** Opening Data for the task block **

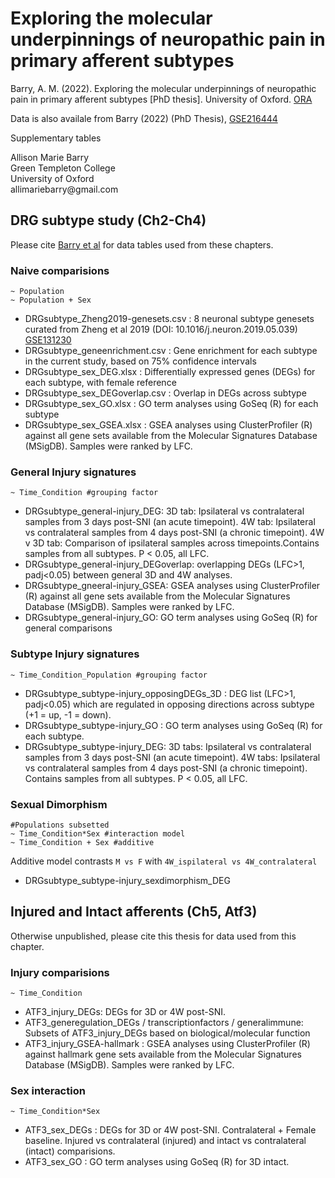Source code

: # Exploring the molecular underpinnings of neuropathic pain in primary afferent subtypes

Barry, A. M. (2022). Exploring the molecular underpinnings of neuropathic pain in primary afferent subtypes [PhD thesis]. University of Oxford. [ORA](https://ora.ox.ac.uk/objects/uuid:c4348f6e-eaa5-4eaa-91a8-a07a86563ad4)

Data is also availale from Barry (2022) (PhD Thesis), [GSE216444](https://www.ncbi.nlm.nih.gov/geo/query/acc.cgi?acc=GSE216444)

Supplementary tables  

<p>Allison Marie Barry <br>
Green Templeton College <br>
University of Oxford <br>
allimariebarry@gmail.com </p>

## DRG subtype study (Ch2-Ch4)

Please cite [Barry et al](https://www.biorxiv.org/content/10.1101/2022.11.21.516781v1) for data tables used from these chapters.

### Naive comparisions  
```
~ Population
~ Population + Sex
```
* DRGsubtype_Zheng2019-genesets.csv : 8 neuronal subtype genesets curated from Zheng et al 2019 (DOI: 10.1016/j.neuron.2019.05.039) [GSE131230][1]  
* DRGsubtype_geneenrichment.csv : Gene enrichment for each subtype in the current study, based on 75% confidence intervals  
* DRGsubtype_sex_DEG.xlsx : Differentially expressed genes (DEGs) for each subtype, with female reference  
* DRGsubtype_sex_DEGoverlap.csv : Overlap in DEGs across subtype  
* DRGsubtype_sex_GO.xlsx : GO term analyses using GoSeq (R) for each subtype  
* DRGsubtype_sex_GSEA.xlsx : GSEA analyses using ClusterProfiler (R) against all gene sets available from the Molecular Signatures Database (MSigDB). Samples were ranked by LFC. 


### General Injury signatures  
```
~ Time_Condition #grouping factor
```
* DRGsubtype_general-injury_DEG: 3D tab: Ipsilateral vs contralateral samples from 3 days post-SNI (an acute timepoint). 4W tab: Ipsilateral vs contralateral samples from 4 days post-SNI (a chronic timepoint). 4W v 3D tab: Comparison of ipsilateral samples across timepoints.Contains samples from all subtypes. P < 0.05, all LFC.  
* DRGsubtype_general-injury_DEGoverlap: overlapping DEGs (LFC>1, padj<0.05) between general 3D and 4W analyses.
* DRGsubtype_gneeral-injury_GSEA: GSEA analyses using ClusterProfiler (R) against all gene sets available from the Molecular Signatures Database (MSigDB). Samples were ranked by LFC.
* DRGsubtype_general-injury_GO: GO term analyses using GoSeq (R) for general comparisons

### Subtype Injury signatures  
```
~ Time_Condition_Population #grouping factor
```
* DRGsubtype_subtype-injury_opposingDEGs_3D : DEG list (LFC>1, padj<0.05) which are regulated in opposing directions across subtype (+1 = up, -1 = down).
* DRGsubtype_subtype-injury_GO : GO term analyses using GoSeq (R) for each subtype.
* DRGsubtype_subtype-injury_DEG: 3D tabs: Ipsilateral vs contralateral samples from 3 days post-SNI (an acute timepoint). 4W tabs: Ipsilateral vs contralateral samples from 4 days post-SNI (a chronic timepoint). Contains samples from all subtypes. P < 0.05, all LFC.  


### Sexual Dimorphism  
```
#Populations subsetted
~ Time_Condition*Sex #interaction model
~ Time_Condition + Sex #additive 

```
Additive model contrasts `M vs F` with `4W_ispilateral vs 4W_contralateral`

* DRGsubtype_subtype-injury_sexdimorphism_DEG


## Injured and Intact afferents (Ch5, Atf3)

Otherwise unpublished, please cite this thesis for data used from this chapter.

### Injury comparisions  
```
~ Time_Condition
```
* ATF3_injury_DEGs: DEGs for 3D or 4W post-SNI.
* ATF3_generegulation_DEGs / transcriptionfactors / generalimmune: Subsets of ATF3_injury_DEGs based on biological/molecular function
* ATF3_injury_GSEA-hallmark : GSEA analyses using ClusterProfiler (R) against hallmark gene sets available from the Molecular Signatures Database (MSigDB). Samples were ranked by LFC.

### Sex interaction
```
~ Time_Condition*Sex
```
* ATF3_sex_DEGs : DEGs for 3D or 4W post-SNI. Contralateral + Female baseline. Injured vs contralateral (injured) and intact vs contralateral (intact) comparisions.
* ATF3_sex_GO : GO term analyses using GoSeq (R) for 3D intact.

[1]: https://www.ncbi.nlm.nih.gov/geo/query/acc.cgi?acc=GSE131230 "GSE131230"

** Closing Data for the task block **

_Work order_. Write out every line, unchanged, from the one containing "### Sexual Dimorphism" through the closing line of the data.

_Worked solution_.
### Sexual Dimorphism  
```
#Populations subsetted
~ Time_Condition*Sex #interaction model
~ Time_Condition + Sex #additive 

```
Additive model contrasts `M vs F` with `4W_ispilateral vs 4W_contralateral`

* DRGsubtype_subtype-injury_sexdimorphism_DEG


## Injured and Intact afferents (Ch5, Atf3)

Otherwise unpublished, please cite this thesis for data used from this chapter.

### Injury comparisions  
```
~ Time_Condition
```
* ATF3_injury_DEGs: DEGs for 3D or 4W post-SNI.
* ATF3_generegulation_DEGs / transcriptionfactors / generalimmune: Subsets of ATF3_injury_DEGs based on biological/molecular function
* ATF3_injury_GSEA-hallmark : GSEA analyses using ClusterProfiler (R) against hallmark gene sets available from the Molecular Signatures Database (MSigDB). Samples were ranked by LFC.

### Sex interaction
```
~ Time_Condition*Sex
```
* ATF3_sex_DEGs : DEGs for 3D or 4W post-SNI. Contralateral + Female baseline. Injured vs contralateral (injured) and intact vs contralateral (intact) comparisions.
* ATF3_sex_GO : GO term analyses using GoSeq (R) for 3D intact.

[1]: https://www.ncbi.nlm.nih.gov/geo/query/acc.cgi?acc=GSE131230 "GSE131230"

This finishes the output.